Senate committee terms sale of Heavy Electrical Complex suspiciousPakistan
ISLAMABAD: The sub-committee of Senate Standing Committee on Finance criticised on Friday the privatisation of Heavy Electrical Complex (HEC) and termed it a conspiracy to sell national assets at throwaway prices.
The sub-committee, headed by Senator Kamil Ali Agha, pointed out that there were several lacunas in the sale agreement with the Cargil Holding Company which had bought the HEC.
“There are serious flaws in the sale deed and we are bound to look at it with suspicions,” Senator Mohsin Aziz said.
He pointed out that there were several missing links in the sale deed, including the status of liquid assets or running assets, raw material, the procedure to determine the value of fixed assets like building and machinery etc.
He also expressed surprise over the fact that the company Cargil Holding had been set up on Dec 10, 2014, and the advertisement for the sale of the HEC was released on Dec 15, the same year and it made the matter more suspicious.

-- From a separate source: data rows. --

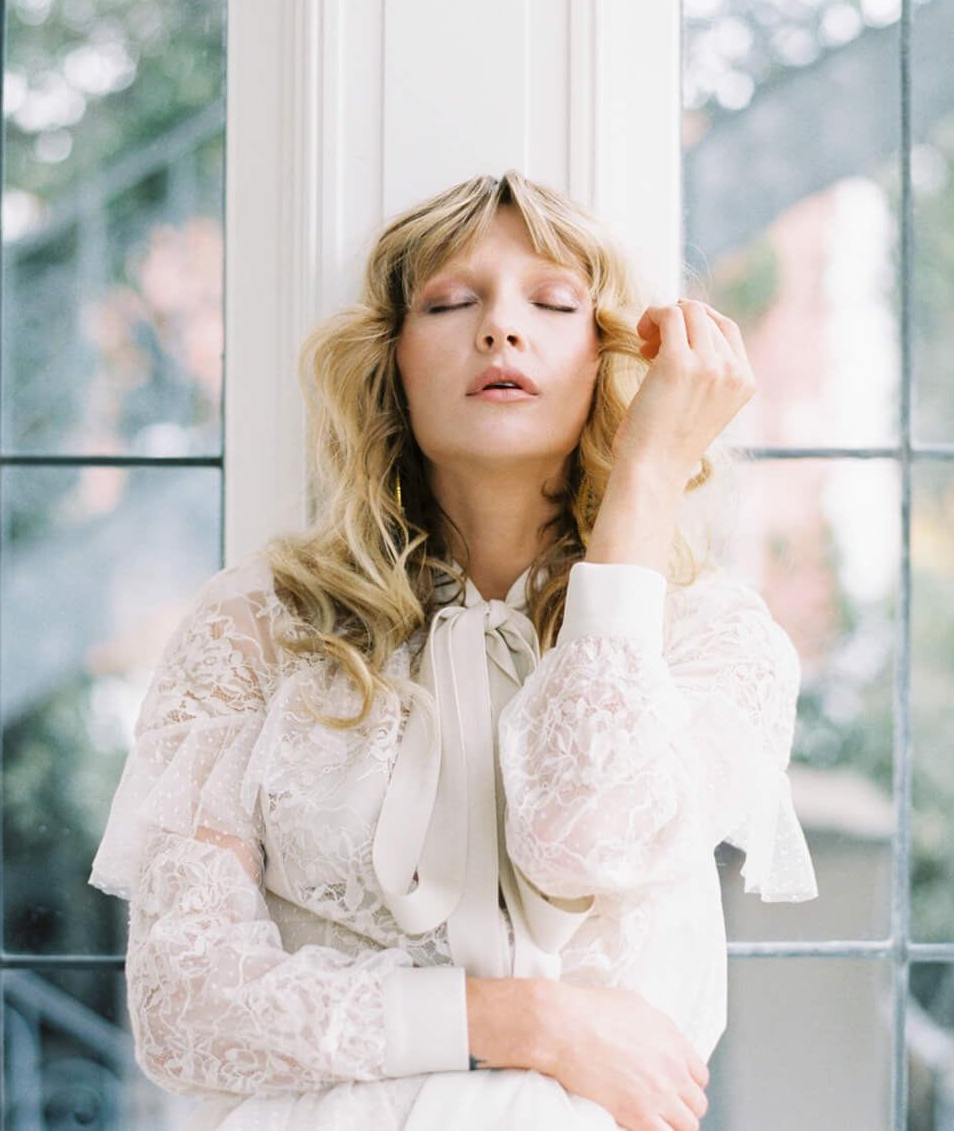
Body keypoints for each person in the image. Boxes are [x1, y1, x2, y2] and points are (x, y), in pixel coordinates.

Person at [89, 172, 819, 1131]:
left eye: (552, 303)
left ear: (607, 357)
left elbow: (580, 839)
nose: (500, 329)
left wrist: (645, 476)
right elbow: (184, 1008)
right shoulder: (253, 625)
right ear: (390, 359)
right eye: (448, 302)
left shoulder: (715, 640)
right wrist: (525, 1021)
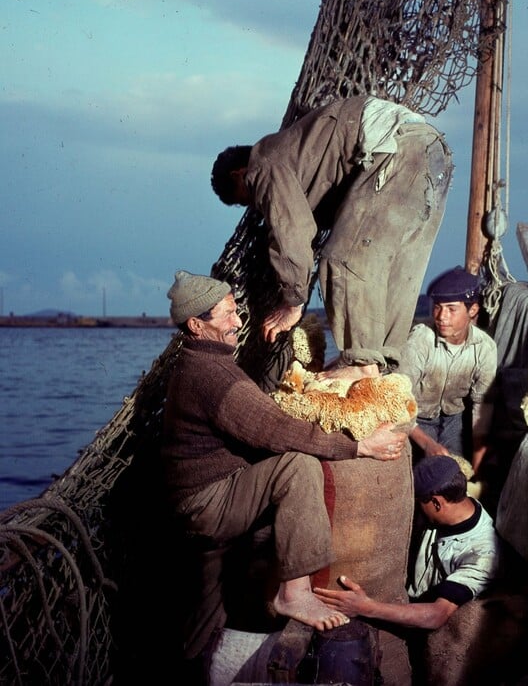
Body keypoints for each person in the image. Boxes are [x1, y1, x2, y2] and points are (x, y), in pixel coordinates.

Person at [160, 270, 408, 650]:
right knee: (297, 466)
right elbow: (277, 429)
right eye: (227, 314)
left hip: (194, 503)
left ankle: (199, 665)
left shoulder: (199, 362)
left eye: (235, 311)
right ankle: (294, 592)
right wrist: (358, 447)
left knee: (203, 625)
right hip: (208, 503)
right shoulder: (211, 375)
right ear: (196, 324)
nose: (237, 322)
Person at [211, 95, 452, 381]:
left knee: (342, 260)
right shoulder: (297, 152)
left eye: (245, 198)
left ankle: (361, 361)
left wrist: (293, 301)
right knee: (395, 270)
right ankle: (382, 364)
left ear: (239, 173)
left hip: (397, 149)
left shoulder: (262, 164)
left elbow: (292, 228)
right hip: (433, 152)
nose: (255, 205)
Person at [314, 455, 502, 629]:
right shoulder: (455, 505)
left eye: (419, 502)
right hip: (407, 603)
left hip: (432, 630)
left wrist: (365, 607)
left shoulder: (482, 554)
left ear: (436, 503)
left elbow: (437, 615)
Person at [397, 266, 497, 475]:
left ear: (472, 310)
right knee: (420, 475)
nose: (441, 316)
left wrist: (476, 472)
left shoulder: (485, 348)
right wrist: (426, 444)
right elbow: (399, 400)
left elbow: (482, 413)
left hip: (455, 419)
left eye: (451, 309)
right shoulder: (420, 339)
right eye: (437, 307)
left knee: (456, 474)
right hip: (415, 418)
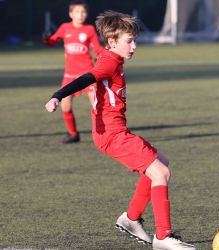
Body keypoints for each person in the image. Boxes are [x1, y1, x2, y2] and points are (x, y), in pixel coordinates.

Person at [45, 10, 195, 250]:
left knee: (161, 163)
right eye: (129, 41)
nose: (134, 46)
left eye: (135, 40)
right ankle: (163, 237)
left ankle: (131, 219)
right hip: (111, 136)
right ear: (113, 41)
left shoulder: (112, 57)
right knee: (161, 173)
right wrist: (58, 95)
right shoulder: (109, 61)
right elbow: (87, 78)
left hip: (116, 132)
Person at [43, 0, 103, 144]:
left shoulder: (89, 29)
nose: (80, 15)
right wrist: (46, 39)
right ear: (70, 13)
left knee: (97, 104)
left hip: (88, 74)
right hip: (69, 74)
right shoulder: (65, 28)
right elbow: (52, 41)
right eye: (77, 12)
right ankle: (73, 134)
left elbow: (97, 48)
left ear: (86, 14)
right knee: (65, 105)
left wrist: (106, 55)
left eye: (83, 12)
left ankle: (103, 134)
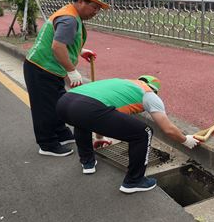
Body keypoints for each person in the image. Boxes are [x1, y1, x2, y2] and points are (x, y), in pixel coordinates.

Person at [56, 75, 201, 193]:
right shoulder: (149, 94)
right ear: (154, 89)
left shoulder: (122, 83)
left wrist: (100, 136)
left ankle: (87, 162)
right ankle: (134, 181)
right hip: (88, 108)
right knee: (144, 133)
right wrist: (185, 140)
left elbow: (98, 111)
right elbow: (168, 129)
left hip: (65, 102)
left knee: (81, 122)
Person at [23, 0, 109, 157]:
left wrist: (80, 51)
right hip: (41, 68)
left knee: (58, 103)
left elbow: (63, 40)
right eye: (94, 7)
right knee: (45, 108)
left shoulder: (71, 15)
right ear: (81, 1)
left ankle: (61, 133)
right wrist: (72, 70)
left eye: (99, 8)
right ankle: (47, 143)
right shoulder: (69, 19)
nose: (96, 12)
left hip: (50, 69)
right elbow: (58, 46)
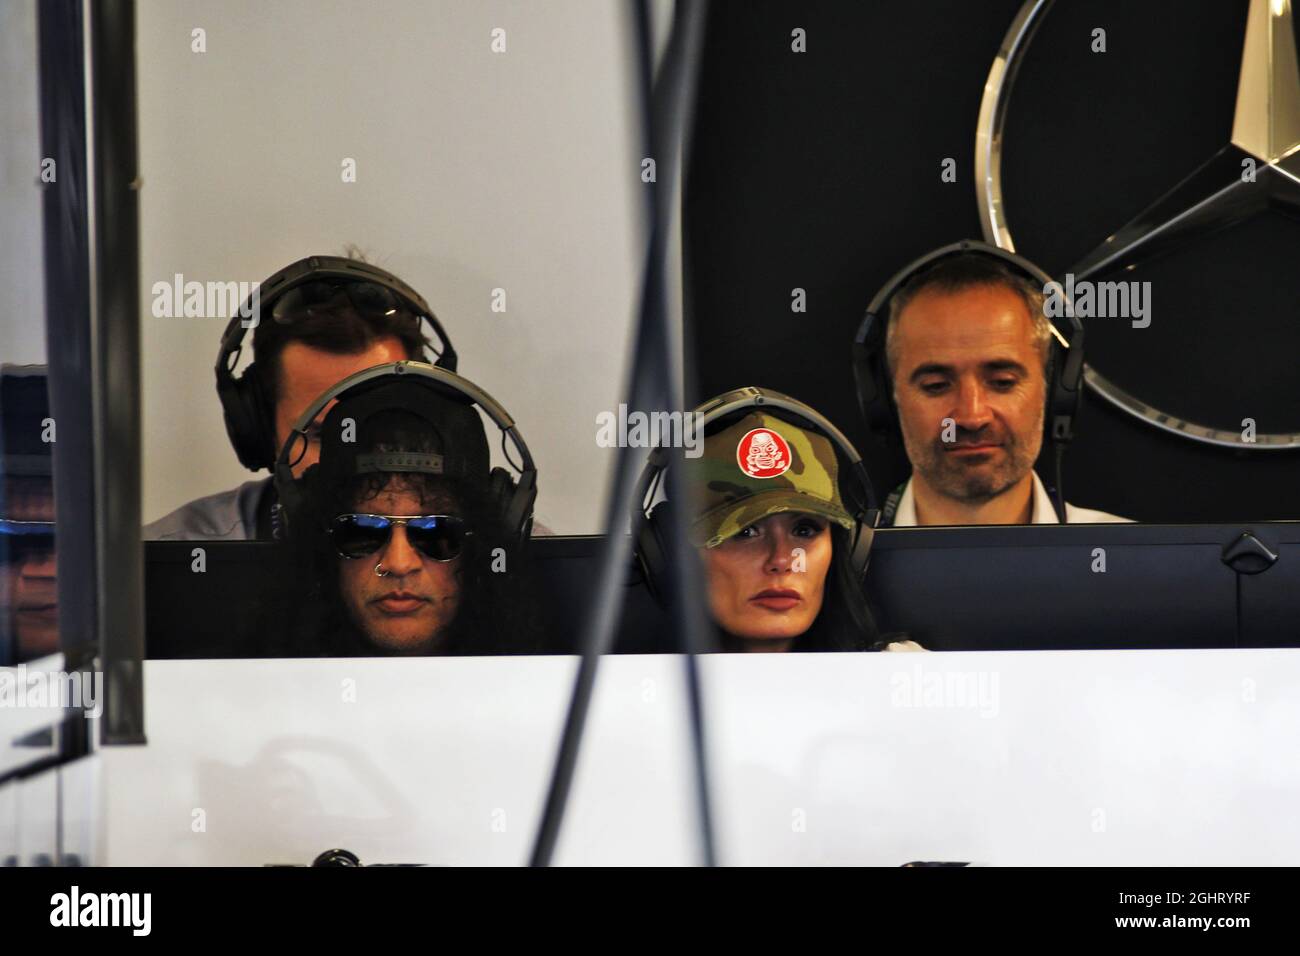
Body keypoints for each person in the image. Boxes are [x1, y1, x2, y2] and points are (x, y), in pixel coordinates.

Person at [144, 255, 446, 541]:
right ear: (261, 432)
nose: (352, 461)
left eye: (378, 428)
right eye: (320, 434)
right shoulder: (153, 574)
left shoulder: (476, 562)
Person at [256, 371, 541, 657]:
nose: (398, 563)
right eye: (361, 531)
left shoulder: (556, 679)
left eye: (436, 531)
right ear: (320, 542)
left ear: (484, 544)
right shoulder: (251, 685)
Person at [638, 396, 921, 653]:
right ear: (672, 555)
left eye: (804, 530)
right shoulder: (624, 693)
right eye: (744, 531)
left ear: (848, 550)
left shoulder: (899, 677)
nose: (783, 559)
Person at [877, 252, 1128, 526]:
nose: (972, 418)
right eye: (936, 386)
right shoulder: (832, 565)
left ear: (1053, 391)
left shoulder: (1135, 562)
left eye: (1002, 383)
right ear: (891, 400)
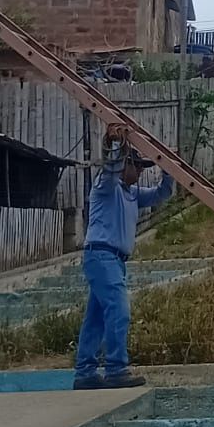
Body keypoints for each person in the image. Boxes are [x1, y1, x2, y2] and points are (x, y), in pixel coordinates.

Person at [74, 127, 175, 390]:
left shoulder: (133, 194)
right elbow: (110, 170)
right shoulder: (105, 187)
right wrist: (117, 145)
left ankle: (85, 372)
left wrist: (168, 170)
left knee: (96, 317)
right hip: (102, 255)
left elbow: (162, 194)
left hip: (114, 261)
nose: (140, 171)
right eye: (137, 165)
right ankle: (116, 369)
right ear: (125, 165)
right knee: (119, 311)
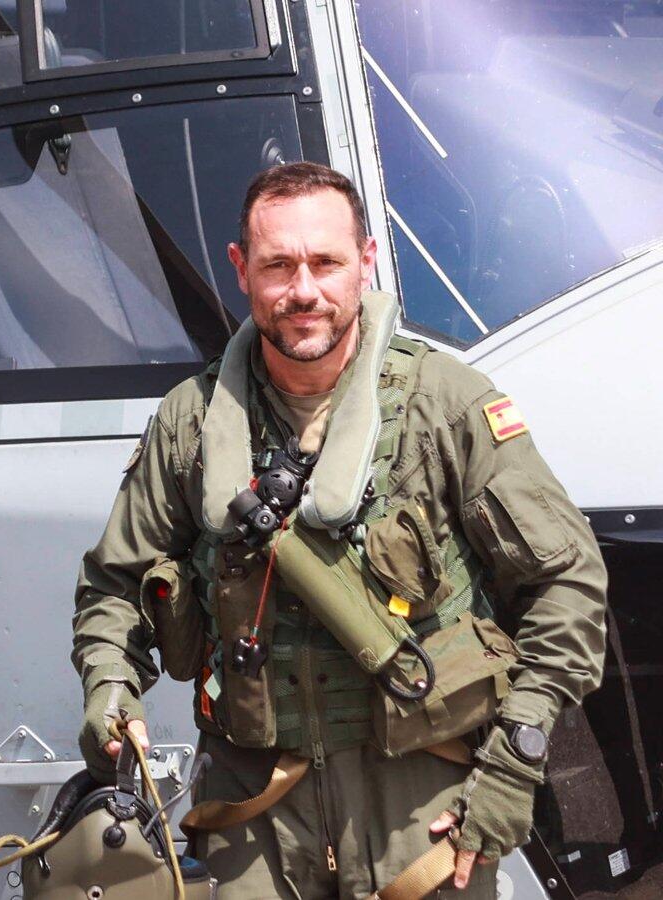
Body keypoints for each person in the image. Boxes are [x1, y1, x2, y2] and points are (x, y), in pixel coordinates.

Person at [72, 162, 607, 897]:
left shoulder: (446, 406)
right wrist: (110, 687)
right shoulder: (189, 424)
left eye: (325, 262)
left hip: (422, 805)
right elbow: (116, 586)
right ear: (241, 269)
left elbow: (567, 582)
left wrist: (517, 760)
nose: (303, 291)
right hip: (253, 807)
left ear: (365, 260)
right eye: (277, 266)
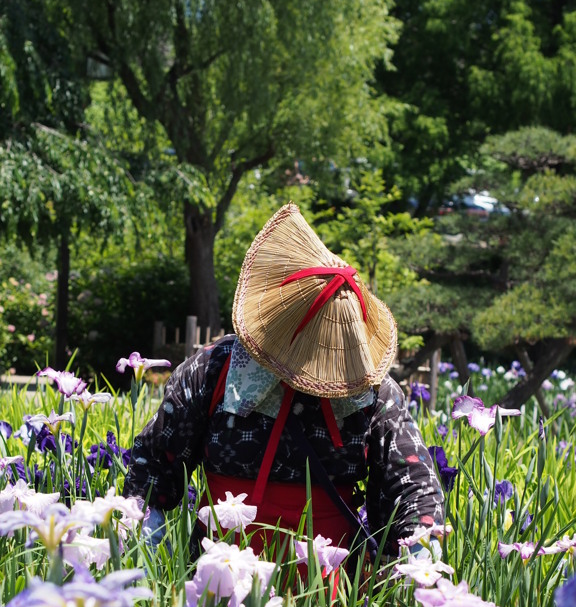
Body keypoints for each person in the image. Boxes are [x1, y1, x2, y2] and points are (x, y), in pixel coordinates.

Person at [123, 203, 444, 562]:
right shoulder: (214, 370)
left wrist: (416, 562)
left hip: (322, 589)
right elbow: (152, 470)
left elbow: (414, 495)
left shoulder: (372, 393)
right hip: (220, 580)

After a lot of questions, Privatisation Commission chairman Muhammad Zubair claimed before the committee that the country lacked interest from investors.
He said the sale of Pakistan Steel Mills had been stopped by the former chief justice Iftikhar Chaudhry in 2005-06 on grounds of alleged corruption and now the country had been bearing Rs1 billion loss a month for the PSM without any production by the entity.
Secretary of Industries Arif Azeem told the committee that there had never been any recommendation from his ministry for the sale of the HEC.
He said the issue had been taken up by the Privatisation Commission in 1997 and placed before the Cabinet Committee of Privatisation, and the prime minister of that time had approved the privatisation.
His statement was a bombshell for senators and Senator Kamil Ali Agha wondered that no department concerned recommended the HEC sale and still the Privatisation Commission came with the idea of the sale itself and proceeded with that idea.
Senator Mohsin Aziz said the situation was complicated and confusing and needed a thorough probe and debate.
“The project was initiated in 1992 and was built at an exorbitant cost, like most of public sector projects, then some officials and politicians injected surplus manpower into it and when the project was mature enough to start production, the government of the time or possibly the same prime minister who is now sitting in the PM House decided to sell it,” Senator Aziz said.
At present, the Privatisation Commission is not clarifying its position before the parliamentary committees on the subject and it is also locked in litigation process with the Cargil Holdings Company on the matter.
The HEC privatisation process has been stalled as the matter is pending in courts.